Performance Optimization

There have been several lively discussions this week on possible performance optimizations for PostgreSQL 9.2. PostgreSQL 9.1 is still in beta, and there's still plenty of bug-fixing going on there, but the number of people who need to and can be involved in that process is not as large as it was a month or two ago. So it's a good time to start thinking about development for PostgreSQL 9.2. Not a lot of code is being written yet, which is probably just right for where we are in the development cycle, but we're kicking the tires of various ideas and trying to figure out what projects are worth spending time on.  Here are a few that I'm excited about right now.

First, there is index-only scans. I've written about this before, so I'll be brief: if all the data you need from an index scan is available from the index tuple, then it's a shame to have to visit the heap (i.e. table) as well. Visiting the heap means essentially reading the same data twice. That means more I/O, and I/O is bad.  Exactly how much benefit will get out of this remains unclear (since it doesn't work yet), but I think it's an important optimization, so I'm working on it.

Second, VACUUM.  Currently, VACUUM uses a two-pass algorithm.  It scans the heap once and removes all the dead tuples, leaving behind something called a "dead line pointer" for each tuple it removes.  The dead line pointer can't be removed until there are no remaining index pointers that reference it.  So, VACUUM next scans the indexes and removes all of the index pointers that reference dead line pointers.  Finally, it makes a second scan of the heap, and removes the dead line pointers.

Pavan Deolasee, a colleague of mine at EnterpriseDB and the man behind the very important heap-only tuple (HOT) optimization in PostgreSQL 8.3, is working on some improvements to this algorithm.  He believes that we may be able to fold the second pass of each VACUUM into the first pass of the next VACUUM.   The worst case for the current algorithm is when VACUUM removes at least one tuple from every page in the relation.  In that case, the current implementation will essentially rewrite the entire relation twice: once to remove the tuples, and a second time to remove the dead line pointers.  If that scenario is common, Pavan's idea should make a big impact: we'll only rewrite each heap block once per VACUUM, rather than twice.

Third, lock contention.  Every transaction that touches a given relation in any way - even just to read data from it - acquires a heavyweight lock on that relation.  This is a necessary evil, because such transactions must be certain that the relation isn't being concurrently dropped, reindexed, clustered, or otherwise changed in some way that would make queries against that relation crash in medias res.  Unfortunately, if many CPUs are all trying to access the same relation, and especially if there are many transactions that consist of just one statement, the time it takes to acquire and release those locks can become a bottleneck.  Noah Misch and I have been discussing some possible ways to speed up the very common case of acquiring and releasing relation locks, at the possible expense of making lock acquisition for DDL operations a bit less efficient.
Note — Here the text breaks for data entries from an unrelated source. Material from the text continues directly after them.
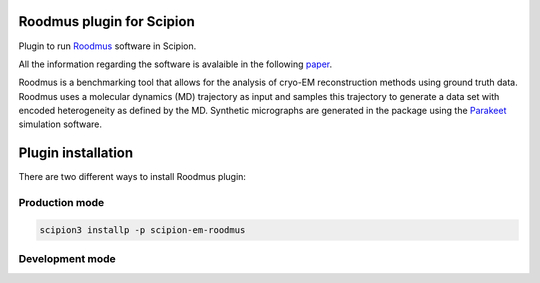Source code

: =======================
Roodmus plugin for Scipion
=======================

Plugin to run `Roodmus <https://github.com/ccpem/roodmus>`_ software in Scipion.

All the information regarding the software is avalaible in the following `paper <https://www.biorxiv.org/content/10.1101/2024.04.29.590932v1>`_.

Roodmus is a benchmarking tool that allows for the analysis of cryo-EM reconstruction methods using ground truth data. Roodmus uses a molecular dynamics (MD) trajectory as input and samples this trajectory to generate a data set with encoded heterogeneity as defined by the MD. Synthetic micrographs are generated in the package using the `Parakeet <https://github.com/rosalindfranklininstitute/parakeet>`_ simulation software.

==========================
Plugin installation
==========================

There are two different ways to install Roodmus plugin:

Production mode
__________________________

.. code-block::

    scipion3 installp -p scipion-em-roodmus

Development mode
__________________________

.. code-block::
    git clone https://github.com/scipion-em/scipion-em-roodmus.git
    scipion3 installp -p scipion-em-roodmus --devel
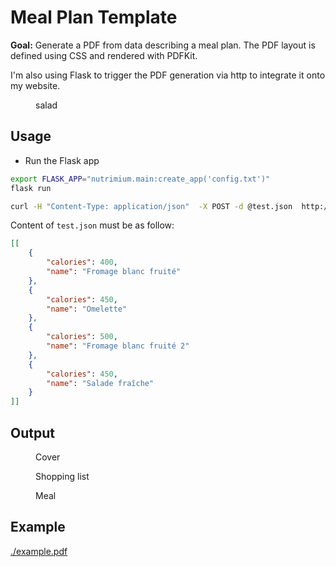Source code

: * Meal Plan Template

*Goal:* Generate a PDF from data describing a meal plan. The PDF layout is defined using CSS and rendered with PDFKit. 

I'm also using Flask to trigger the PDF generation via http to integrate it onto my website.


#+CAPTION: salad
#+NAME:   fig:salad
[[./doc/img/meme.jpg]]



** Usage 

- Run the Flask app 
#+BEGIN_SRC sh
export FLASK_APP="nutrimium.main:create_app('config.txt')"
flask run
#+END_SRC

#+BEGIN_SRC sh
curl -H "Content-Type: application/json"  -X POST -d @test.json  http://localhost:5000/pdf/generate  > out.pdf
#+END_SRC

Content of =test.json= must be as follow: 

#+BEGIN_SRC json
[[
    {
        "calories": 400,
        "name": "Fromage blanc fruité"
    },
    {
        "calories": 450,
        "name": "Omelette"
    },
    {
        "calories": 500,
        "name": "Fromage blanc fruité 2"
    },
    {
        "calories": 450,
        "name": "Salade fraîche"
    }
]]
#+END_SRC


** Output 

#+CAPTION: Cover
#+NAME:   fig:cover
[[./example/cover.jpg]]

#+CAPTION: Shopping list
#+NAME:   fig:shopping-list
[[./example/shopping-list.png]]

#+CAPTION: Meal
#+NAME:   fig:meal
[[./example/meal.png]]


** Example

#+CAPTION: example
#+NAME:   fig:example
[[./example.pdf]]

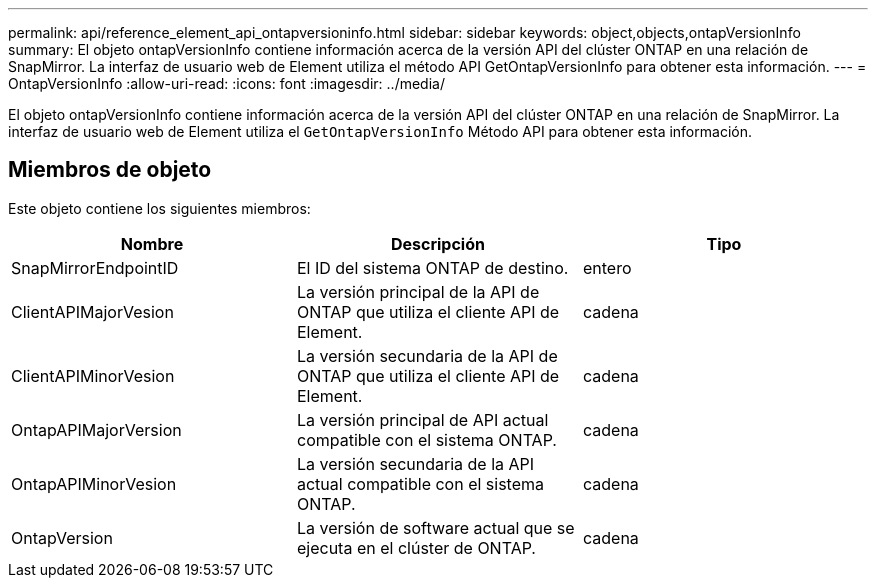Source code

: ---
permalink: api/reference_element_api_ontapversioninfo.html 
sidebar: sidebar 
keywords: object,objects,ontapVersionInfo 
summary: El objeto ontapVersionInfo contiene información acerca de la versión API del clúster ONTAP en una relación de SnapMirror. La interfaz de usuario web de Element utiliza el método API GetOntapVersionInfo para obtener esta información. 
---
= OntapVersionInfo
:allow-uri-read: 
:icons: font
:imagesdir: ../media/


[role="lead"]
El objeto ontapVersionInfo contiene información acerca de la versión API del clúster ONTAP en una relación de SnapMirror. La interfaz de usuario web de Element utiliza el `GetOntapVersionInfo` Método API para obtener esta información.



== Miembros de objeto

Este objeto contiene los siguientes miembros:

|===
| Nombre | Descripción | Tipo 


 a| 
SnapMirrorEndpointID
 a| 
El ID del sistema ONTAP de destino.
 a| 
entero



 a| 
ClientAPIMajorVesion
 a| 
La versión principal de la API de ONTAP que utiliza el cliente API de Element.
 a| 
cadena



 a| 
ClientAPIMinorVesion
 a| 
La versión secundaria de la API de ONTAP que utiliza el cliente API de Element.
 a| 
cadena



 a| 
OntapAPIMajorVersion
 a| 
La versión principal de API actual compatible con el sistema ONTAP.
 a| 
cadena



 a| 
OntapAPIMinorVesion
 a| 
La versión secundaria de la API actual compatible con el sistema ONTAP.
 a| 
cadena



 a| 
OntapVersion
 a| 
La versión de software actual que se ejecuta en el clúster de ONTAP.
 a| 
cadena

|===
All of this, in my opinion, should be viewed as basic research.  We can't really how much performance benefit we'll get out of any of these ideas, or how hard they'll be to implement, until we try it.   But it's good that we're thinking about these problems, because performance is a feature that never goes out of style.

1 comment:

  1. I think that index-only scans are much more important than just "avoids some extra I/O." It's *random* I/O that's being avoided (in most cases). The win is huge.